Mais l’entre-deux-guerres est aussi le moment où les Tchécoslovaques partagent la vie des autres immigrés, comme les Polonais, et celle des ouvriers français, qui parfois les convainquent de rejoindre la CGTU. A travers les yeux des enfants qui vont à l’école française, les années passant, la France apparaît de moins en moins comme une terre étrangère.
Face au nazisme
De la Guerre froide à la Révolution de velours
En 1948, avec l’arrivée au pouvoir des communistes, les premiers exilés politiques arrivent de Tchécoslovaquie, mais la guerre froide tarit rapidement ce flux migratoire. 19 000 Tchécoslovaques vivent en France en 1946 : ils ne sont plus que 2 900 en 1975 (auxquels s’ajoutent 10 500 anciens compatriotes devenus Français par acquisition).

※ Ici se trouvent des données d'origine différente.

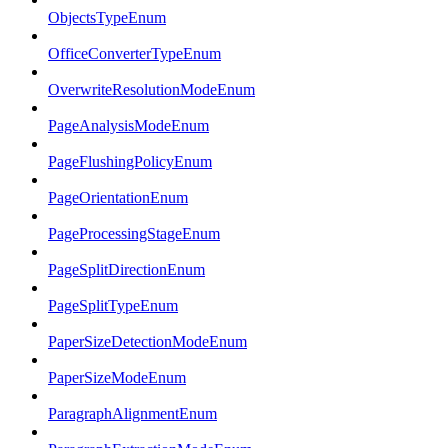
ObjectsTypeEnum
OfficeConverterTypeEnum
OverwriteResolutionModeEnum
PageAnalysisModeEnum
PageFlushingPolicyEnum
PageOrientationEnum
PageProcessingStageEnum
PageSplitDirectionEnum
PageSplitTypeEnum
PaperSizeDetectionModeEnum
PaperSizeModeEnum
ParagraphAlignmentEnum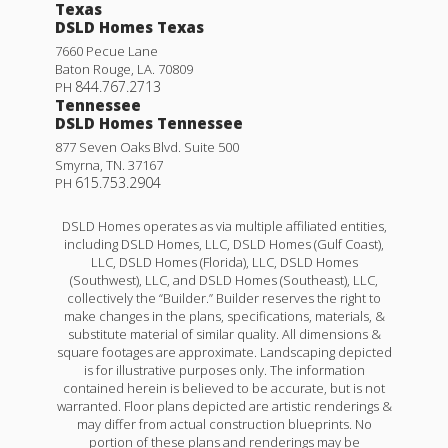
Texas
DSLD Homes Texas
7660 Pecue Lane
Baton Rouge
,
LA
.
70809
844.767.2713
PH
Tennessee
DSLD Homes Tennessee
877 Seven Oaks Blvd. Suite 500
Smyrna
,
TN
.
37167
615.753.2904
PH
DSLD Homes operates as via multiple affiliated entities,
including DSLD Homes, LLC, DSLD Homes (Gulf Coast),
LLC, DSLD Homes (Florida), LLC, DSLD Homes
(Southwest), LLC, and DSLD Homes (Southeast), LLC,
collectively the “Builder.” Builder reserves the right to
make changes in the plans, specifications, materials, &
substitute material of similar quality. All dimensions &
square footages are approximate. Landscaping depicted
is for illustrative purposes only. The information
contained herein is believed to be accurate, but is not
warranted. Floor plans depicted are artistic renderings &
may differ from actual construction blueprints. No
portion of these plans and renderings may be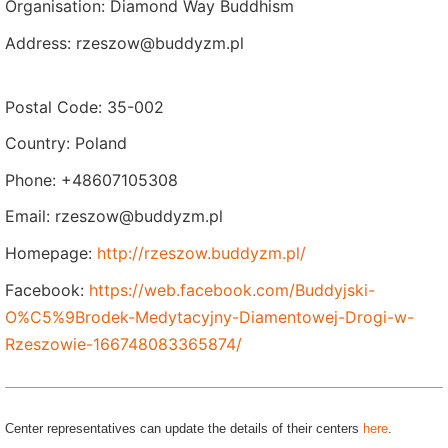
Organisation: Diamond Way Buddhism
Address: rzeszow@buddyzm.pl
Postal Code: 35-002
Country: Poland
Phone: +48607105308
Email: rzeszow@buddyzm.pl
Homepage:
http://rzeszow.buddyzm.pl/
Facebook:
https://web.facebook.com/Buddyjski-
O%C5%9Brodek-Medytacyjny-Diamentowej-Drogi-w-
Rzeszowie-166748083365874/
Center representatives can update the details of their centers
here
.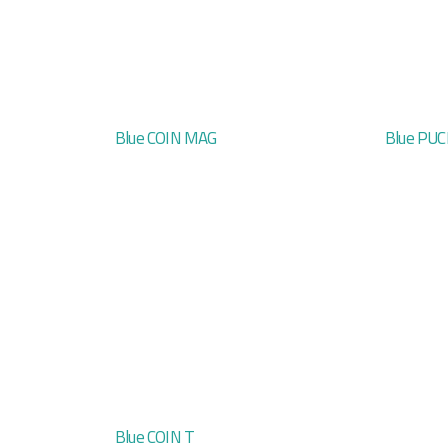
Blue COIN MAG
Blue PUC
Blue COIN T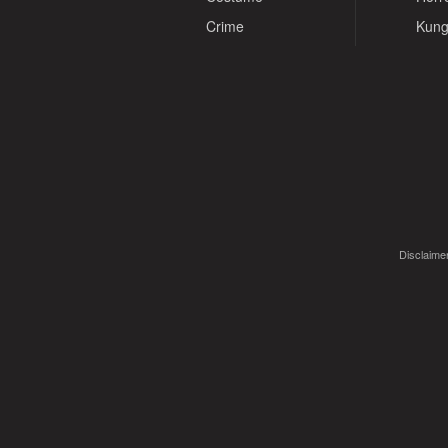
Crime
Kung
Disclaimer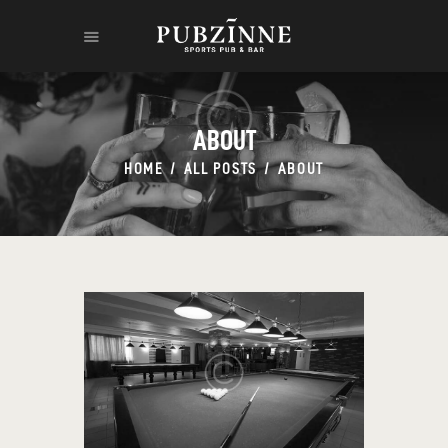
ABOUT
HOME
ALL POSTS
ABOUT
HOME
THE RUM
THE LEGEND
CONTACT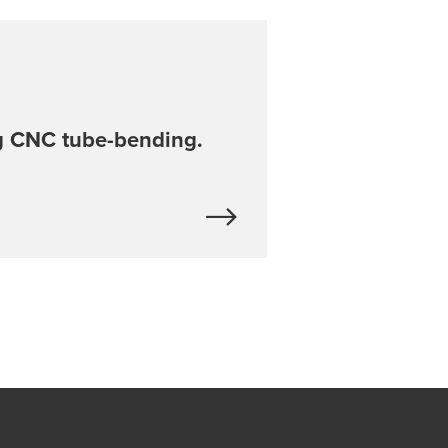
 CNC tube-bending.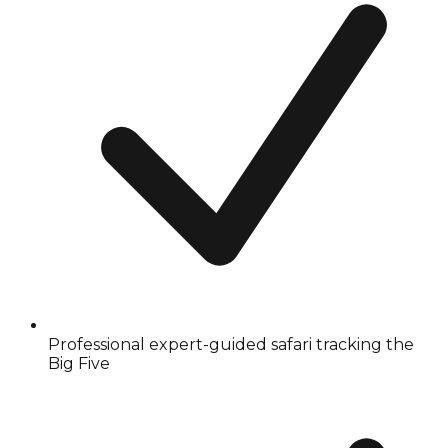
Professional expert-guided safari tracking the
Big Five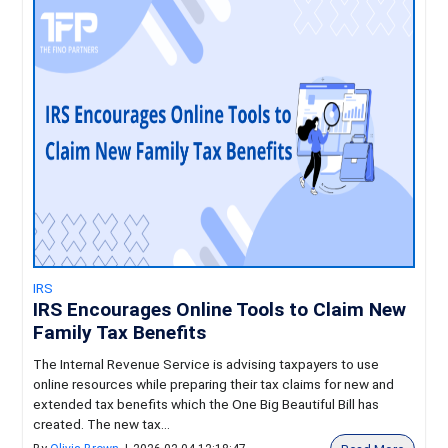
IRS
IRS Encourages Online Tools to Claim New
Family Tax Benefits
The Internal Revenue Service is advising taxpayers to use
online resources while preparing their tax claims for new and
extended tax benefits which the One Big Beautiful Bill has
created. The new tax...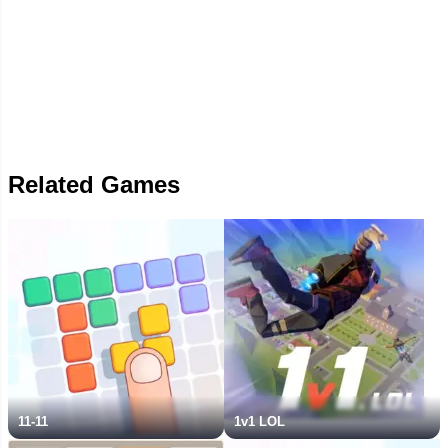
Related Games
11-11
1v1 LOL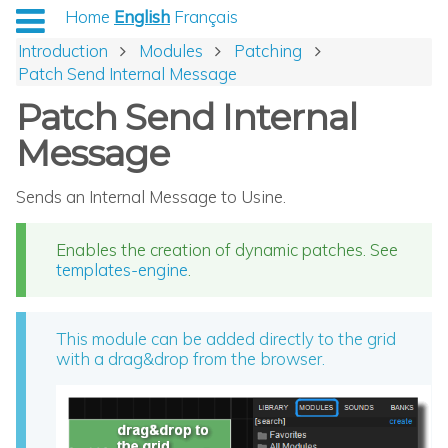
Home
English
Français
Introduction
Modules
Patching
Patch Send Internal Message
Patch Send Internal
Message
Sends an Internal Message to Usine.
Enables the creation of dynamic patches. See
templates-engine
.
This module can be added directly to the grid
with a drag&drop from the browser.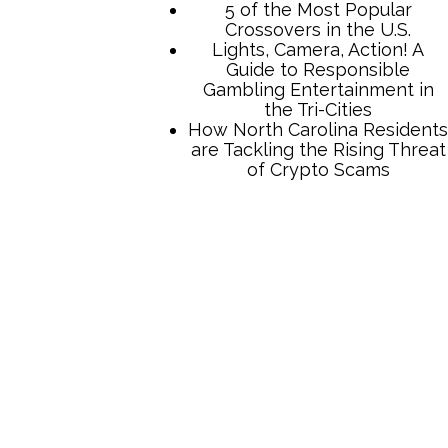
5 of the Most Popular
Crossovers in the U.S.
Lights, Camera, Action! A
Guide to Responsible
Gambling Entertainment in
the Tri-Cities
How North Carolina Residents
are Tackling the Rising Threat
of Crypto Scams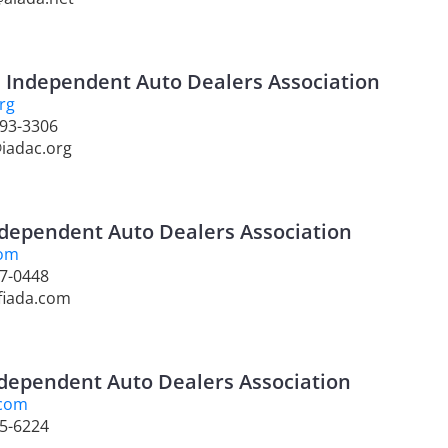
a Independent Auto Dealers Association
rg
893-3306
@iadac.org
ndependent Auto Dealers Association
com
37-0448
fiada.com
dependent Auto Dealers Association
.com
95-6224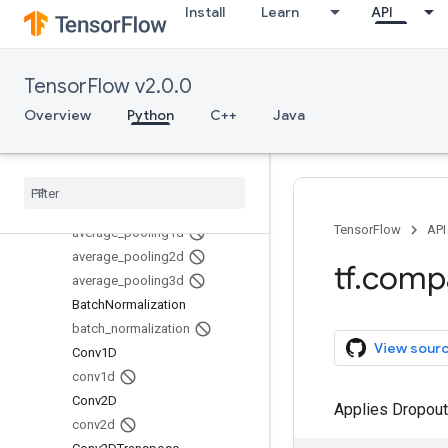
Install
Learn
API
image
initializers
io
TensorFlow v2.0.0
keras
layers
Overview
Python
C++
Java
Overview
Average
Pooling1D
Average
Pooling2D
Average
Pooling3D
TensorFlow
API
average
_
pooling1d
average
_
pooling2d
tf
.
comp
average
_
pooling3d
Batch
Normalization
batch
_
normalization
View sour
Conv1D
conv1d
Conv2D
Applies Dropout 
conv2d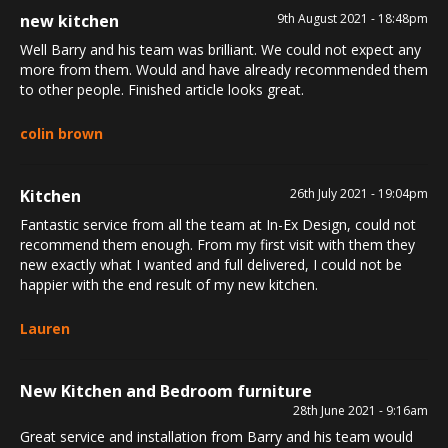
new kitchen
9th August 2021 - 18:48pm
Well Barry and his team was brilliant. We could not expect any
more from them. Would and have already recommended them
to other people. Finished article looks great.
colin brown
Kitchen
26th July 2021 - 19:04pm
Fantastic service from all the team at In-Ex Design, could not
recommend them enough. From my first visit with them they
new exactly what I wanted and full delivered, I could not be
happier with the end result of my new kitchen.
Lauren
New Kitchen and Bedroom furniture
28th June 2021 - 9:16am
Great service and installation from Barry and his team would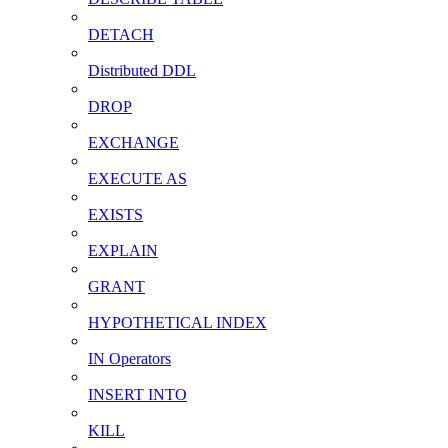
DETACH
Distributed DDL
DROP
EXCHANGE
EXECUTE AS
EXISTS
EXPLAIN
GRANT
HYPOTHETICAL INDEX
IN Operators
INSERT INTO
KILL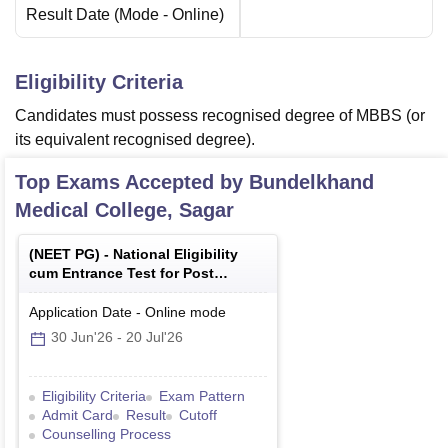
Result Date
(Mode -
Online
)
Eligibility Criteria
Candidates must possess recognised degree of MBBS (or
its equivalent recognised degree).
Top Exams Accepted by
Bundelkhand
Medical College, Sagar
(
NEET PG
) -
National Eligibility
cum Entrance Test for Post
Graduate
Application Date
-
Online
mode
30 Jun'26
-
20 Jul'26
Eligibility Criteria
Exam Pattern
Admit Card
Result
Cutoff
Counselling Process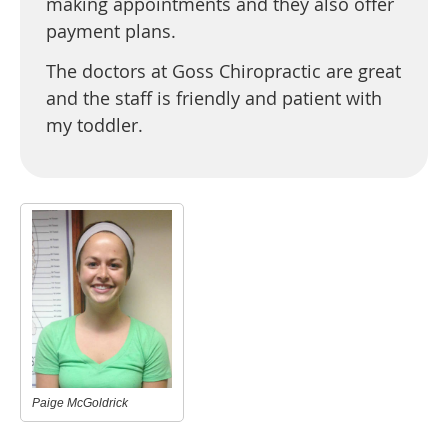
making appointments and they also offer
payment plans.
The doctors at Goss Chiropractic are great
and the staff is friendly and patient with
my toddler.
Paige McGoldrick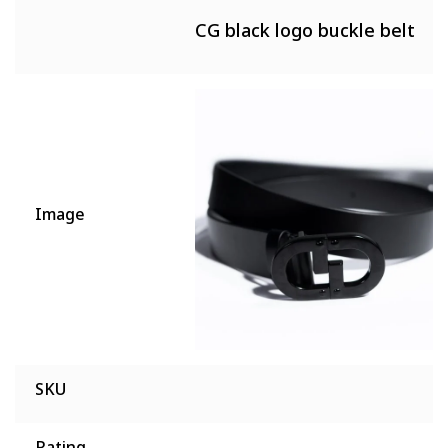
CG black logo buckle belt
Image
SKU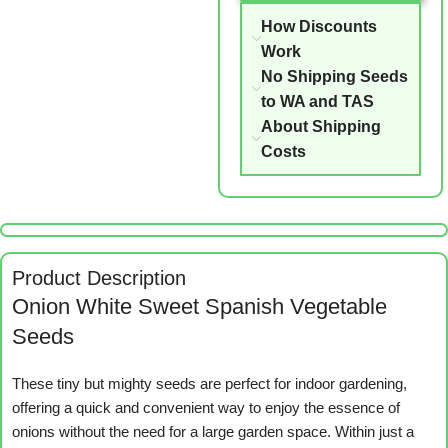
How Discounts
Work
No Shipping Seeds
to WA and TAS
About Shipping
Costs
Product Description
Onion White Sweet Spanish Vegetable
Seeds
These tiny but mighty seeds are perfect for indoor gardening,
offering a quick and convenient way to enjoy the essence of
onions without the need for a large garden space. Within just a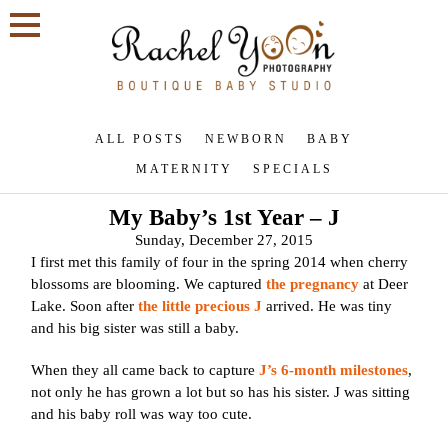
ALL POSTS
NEWBORN
BABY
MATERNITY
SPECIALS
My Baby’s 1st Year – J
Sunday, December 27, 2015
I first met this family of four in the spring 2014 when cherry
blossoms are blooming. We captured
the pregnancy
at Deer
Lake. Soon after
the little precious J
arrived. He was tiny
and his big sister was still a baby.
When they all came back to capture
J’s 6-month milestones
,
not only he has grown a lot but so has his sister. J was sitting
and his baby roll was way too cute.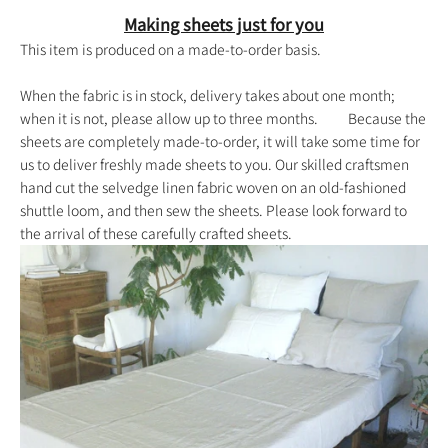
Making sheets just for you
This item is produced on a made-to-order basis.
When the fabric is in stock, delivery takes about one month;
when it is not, please allow up to three months. Because the
sheets are completely made-to-order, it will take some time for
us to deliver freshly made sheets to you. Our skilled craftsmen
hand cut the selvedge linen fabric woven on an old-fashioned
shuttle loom, and then sew the sheets. Please look forward to
the arrival of these carefully crafted sheets.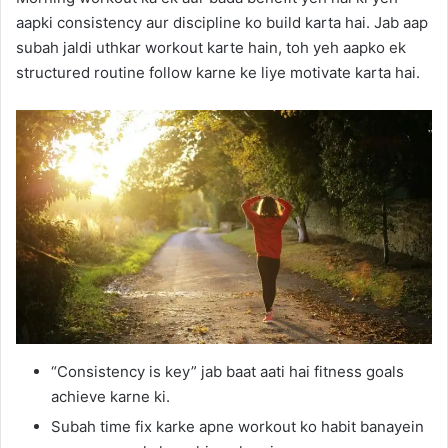
aapki consistency aur discipline ko build karta hai. Jab aap
subah jaldi uthkar workout karte hain, toh yeh aapko ek
structured routine follow karne ke liye motivate karta hai.
“Consistency is key” jab baat aati hai fitness goals
achieve karne ki.
Subah time fix karke apne workout ko habit banayein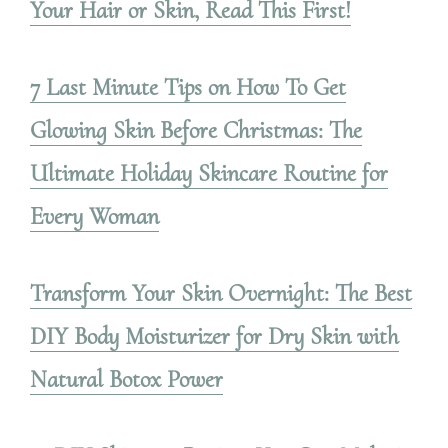
Your Hair or Skin, Read This First!
7 Last Minute Tips on How To Get
Glowing Skin Before Christmas: The
Ultimate Holiday Skincare Routine for
Every Woman
Transform Your Skin Overnight: The Best
DIY Body Moisturizer for Dry Skin with
Natural Botox Power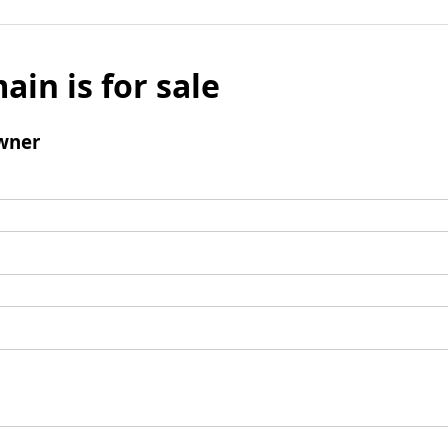
ain is for sale
wner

Avec la disparition progressive de la première génération, la diversification professionnelle et la dispersion géographique, l’assimilation s’accélère, qui passe par la naturalisation et de nombreux mariages mixtes.
Sur le plan politique, une opposition durable divise jusqu’en 1989 les Tchécoslovaques de France. Ceux qui soutiennent le régime bénéficient, via l’Association des Originaires de Tchécoslovaquie, des subsides de l’ambassade et conservent ainsi un lien avec leur pays d’origine où ils retournent en vacances. Ce lien est rompu pour les autres, regroupés au sein du Sokol et de l’association des Anciens Volontaires tchécoslovaques, proches des missions catholiques tchèque ou slovaque. De nouveaux exilés les rejoignent en 1968 après l’échec du Printemps de Prague. L’écrivain Milan Kundera, arrivé en 1975, fait ainsi de la France son « deuxième pays natal » et choisit d’écrire en français.
En 1989, la « Révolution de Velours » entraîne un regain de curiosité pour le pays des (grands)-parents. Beaucoup redécouvrent alors l’histoire commune de la présence tchèque et slovaque en France et réinvestissent des associations devenues apolitiques mais restées « tchéco-slovaques », malgré la séparation du pays en deux Etats nationaux, en 1993. Ces dernières années, des Tchèques et des Slovaques séjournent de nouveau en France pour des raisons universitaires et professionnelles, tendance confirmée par l’adhésion de la République tchèque et de la Slovaquie à l’Union européenne en mai 2004.